A situação dos brasileiros moradores de favelas é, definitivamente, bastante complicada. As construções, nesses lugares, nascem de forma desordenada e sem planejamento algum. Essa situação prejudica muito a oferta de serviços básicos, como a simples entrega de correspondências, por exemplo.

No entanto, um projeto que começou de uma forma aparentemente arcaica planeja pôr um fim nesse tipo de situação. E a ideia está começando na maior favela do país, a Rocinha, localizada no Rio de Janeiro.

O sistema, batizado de Carteiro Amigo e desenvolvido pelo brasileiro Carlos Pedro, usa papel e caneta para anotar cada elemento de uma rua, seja ela tradicional ou “desorganizada”, como a maioria das vias nas favelas. Depois, todos esses dados são enviados para um algoritmo, que cria um mapa através deles e é utilizado pelo sistema de entrega proprietário da empresa.

A grande dificuldade encontrada pelos sistemas tradicionais de mapeamento, como o da Google e do Bing, é que eles têm como base características visuais.
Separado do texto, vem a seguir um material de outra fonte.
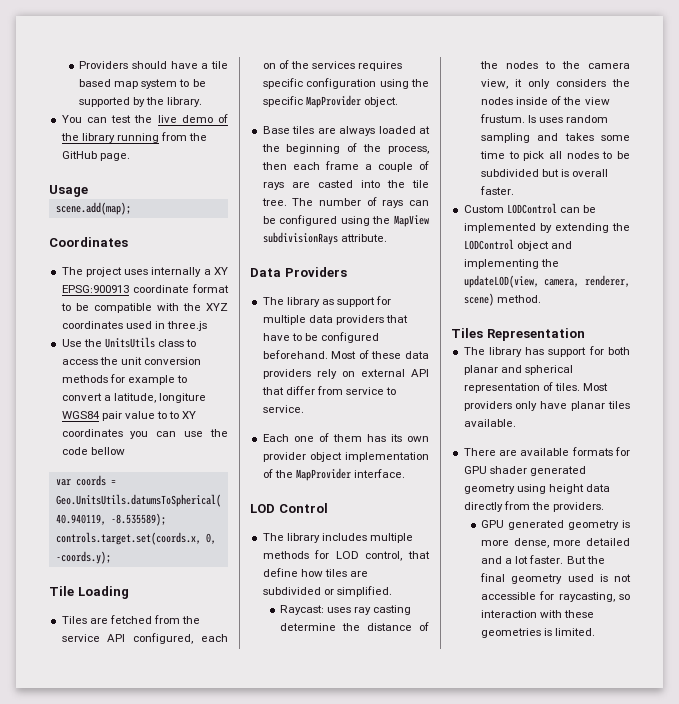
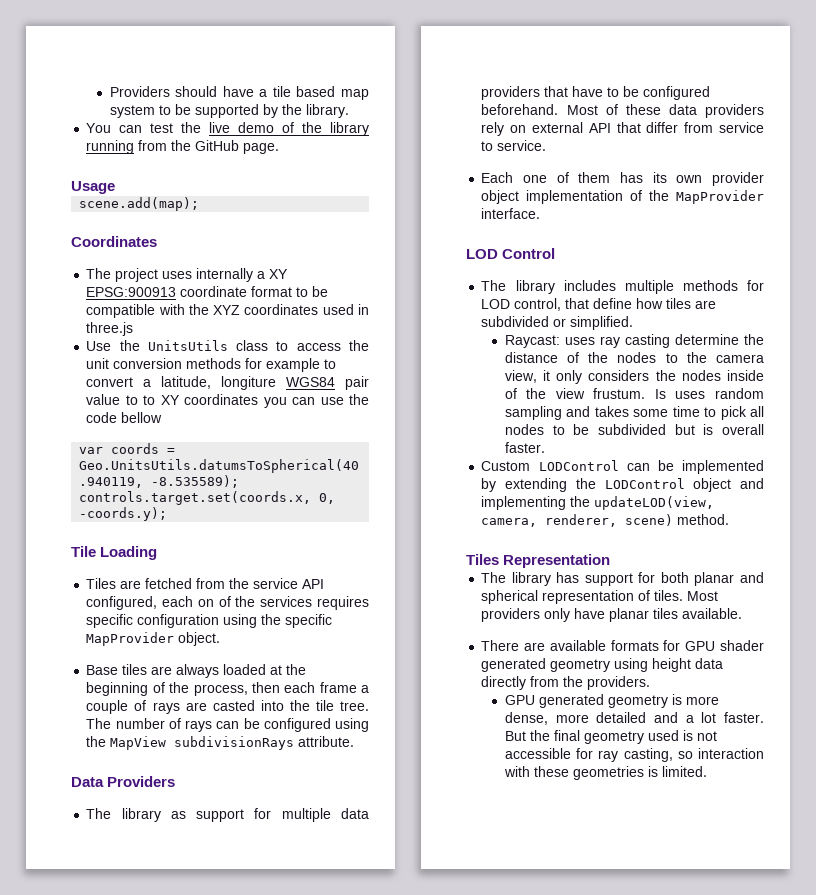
[558,592,615,602] raycasting, -> [598,748,673,762] ray casting,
Como nas favelas não houve planejamento, muitas estruturas estão escondidas ou não estão sendo utilizadas para o propósito que foram construídas. Um telhado, por exemplo, pode estar sendo utilizado como uma "via" pelos moradores da região.
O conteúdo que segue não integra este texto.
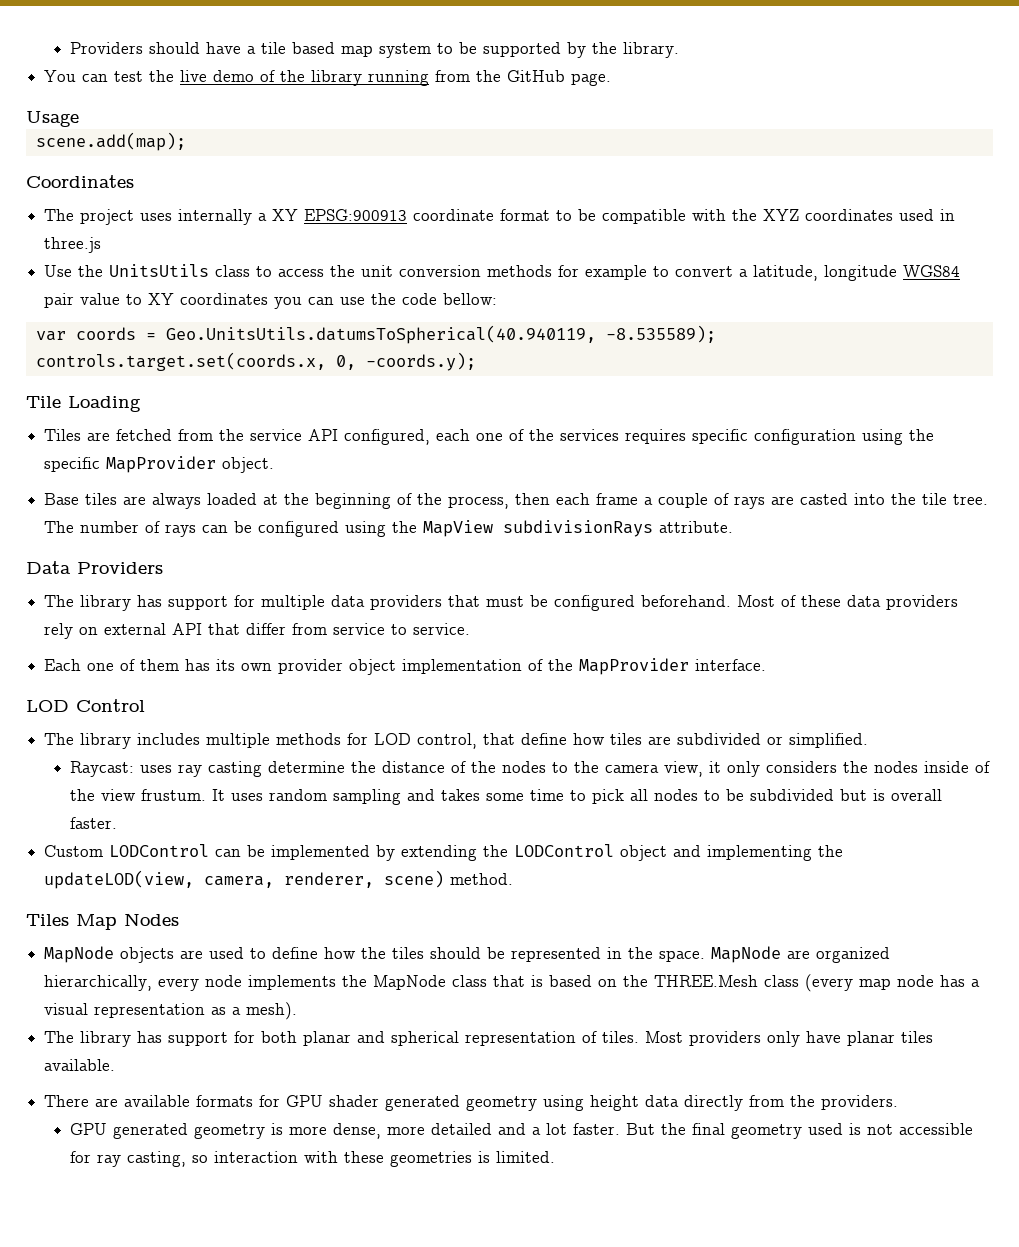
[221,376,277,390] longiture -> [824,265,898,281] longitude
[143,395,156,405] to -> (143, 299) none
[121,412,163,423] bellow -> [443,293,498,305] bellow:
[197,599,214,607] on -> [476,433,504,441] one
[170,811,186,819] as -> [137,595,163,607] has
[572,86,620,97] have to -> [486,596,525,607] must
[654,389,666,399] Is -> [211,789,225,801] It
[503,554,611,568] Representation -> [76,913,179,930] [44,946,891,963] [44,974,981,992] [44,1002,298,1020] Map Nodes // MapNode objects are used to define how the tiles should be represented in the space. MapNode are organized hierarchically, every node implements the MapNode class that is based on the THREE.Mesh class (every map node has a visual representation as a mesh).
Outro grande problema relatado pelos criadores do Carteiro Amigo é o desencontro de informações dos próprios moradores. Não há consenso de onde uma rua começa e termina, por exemplo. Para poder colocar o sistema em funcionamento, entretanto, foi necessário estabelecer um ponto inicial para cada via, beco ou ruela.

A ideia tem dado muito certo e os moradores aprovaram a solução. Os criadores do projeto, obviamente, não revelam detalhes do funcionamento do mapa ou do algoritmo utilizado para construí-lo. Sabe-se, porém, que cada residência recebe um número, que cresce à medida que mais casas são cadastradas.
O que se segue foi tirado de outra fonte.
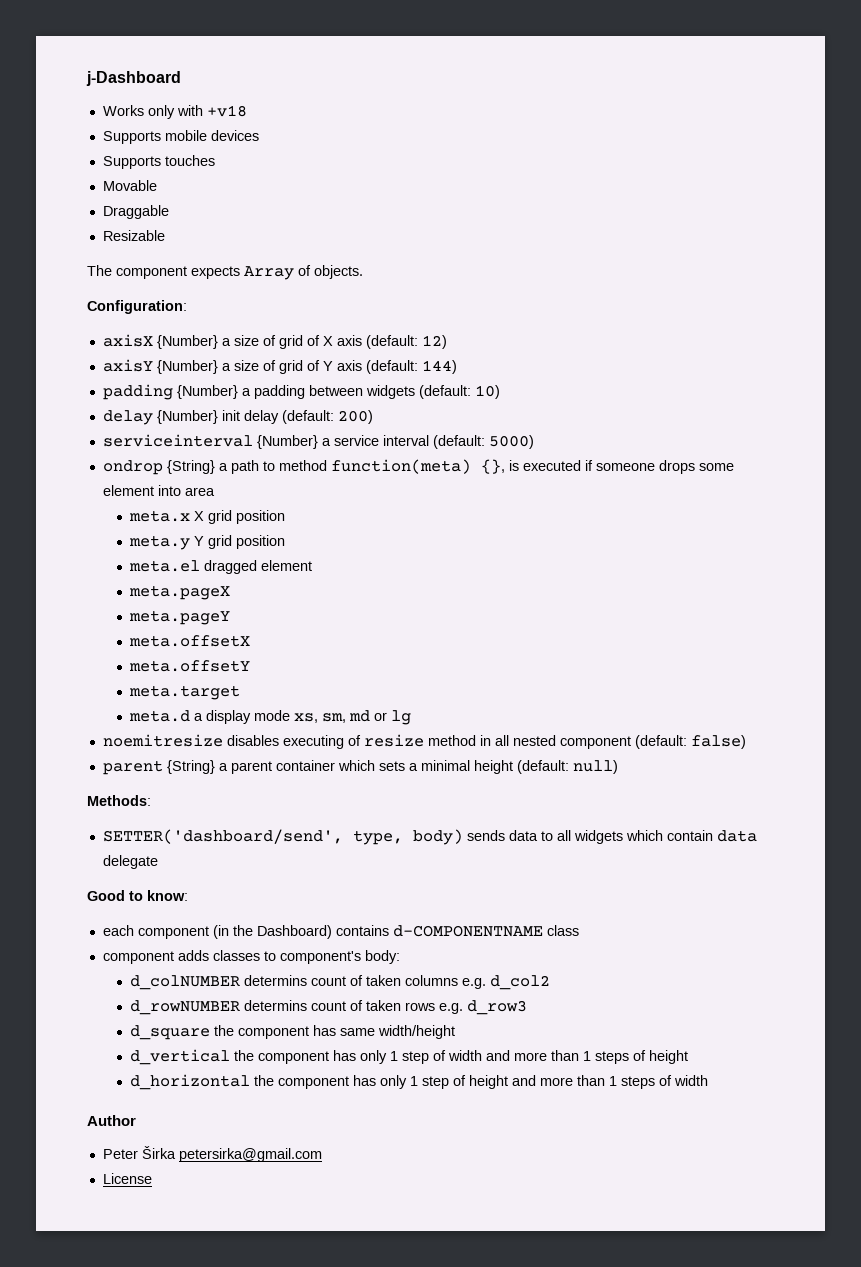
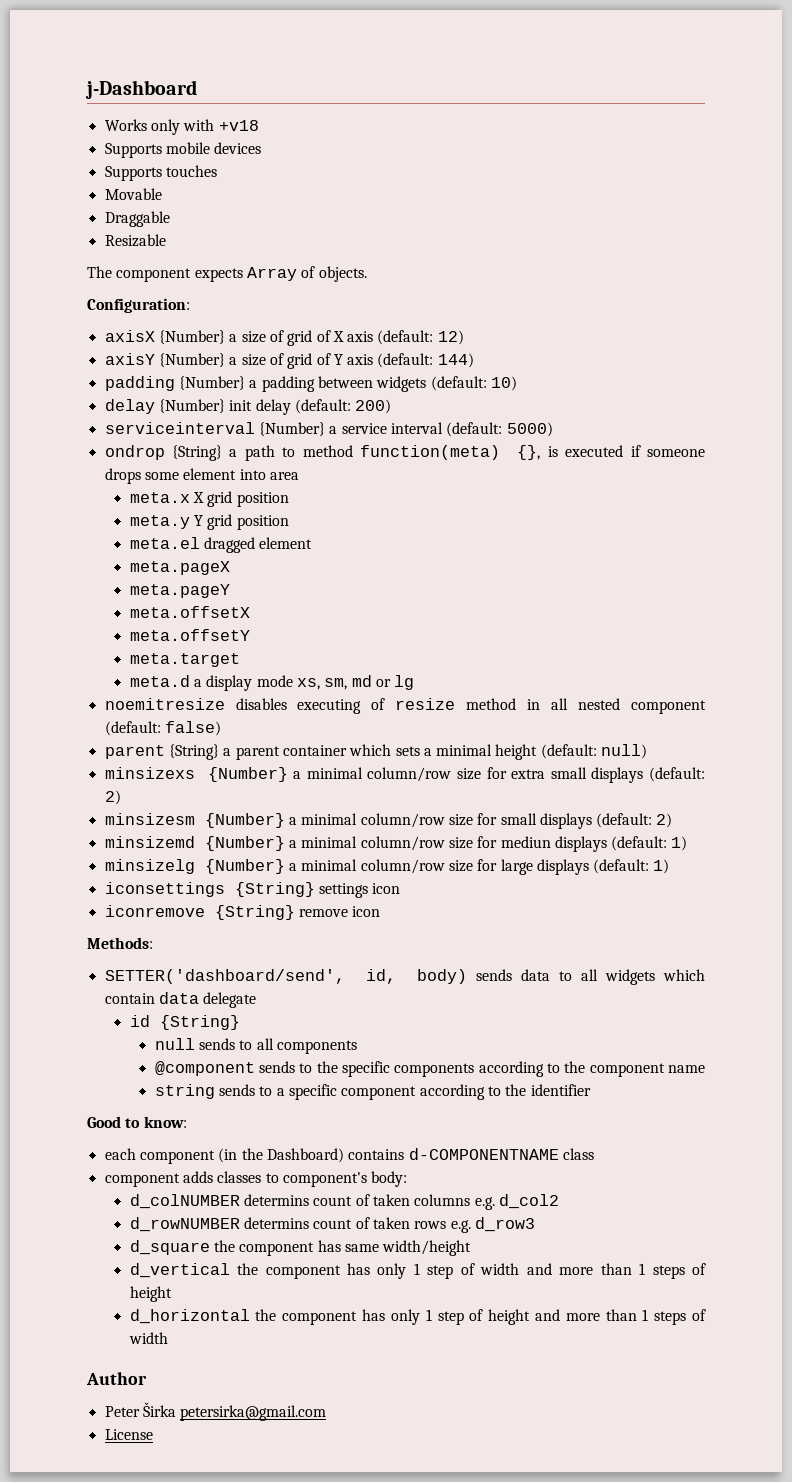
(618, 767) none -> [104,767,705,783] [104,790,121,805] [104,813,673,829] [104,836,688,852] [104,859,670,875] [104,882,401,898] [104,905,381,920] // minsizexs {Number} a minimal column/row size for extra small displays (default: 2) // minsizesm {Number} a minimal column/row size for small displays (default: 2) // minsizemd {Number} a minimal column/row size for mediun displays (default: 1) // minsizelg {Number} a minimal column/row size for large displays (default: 1) // iconsettings {String} settings icon // iconremove {String} remove icon
[352,830,403,845] type, -> [365,969,396,984] id,
(158, 862) none -> [129,1015,240,1030] [154,1038,357,1054] [154,1061,705,1077] [154,1084,591,1100] // id {String} // null sends to all components // @component sends to the specific components according to the component name // string sends to a specific component according to the identifier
Para poder receber as correspondências, os moradores precisam pagar uma taxa de R$ 16 mensais. Pode parecer muito para um serviço que deveria ser prestado gratuitamente, mas o governo não é obrigado a entregar cartas e produtos a terrenos que não estejam regulares.

O Carteiro Amigo não é exatamente uma ideia nova e já está em funcionamento desde 2000. No entanto, o projeto tem ganhado destaque nos veículos de comunicação e despertou o interesse até da Google. Os criadores da iniciativa, no entanto, recusam-se em compartilhar a solução e não permitiram que a companhia registrasse em fotos o mapa criado pelo algoritmo proprietário.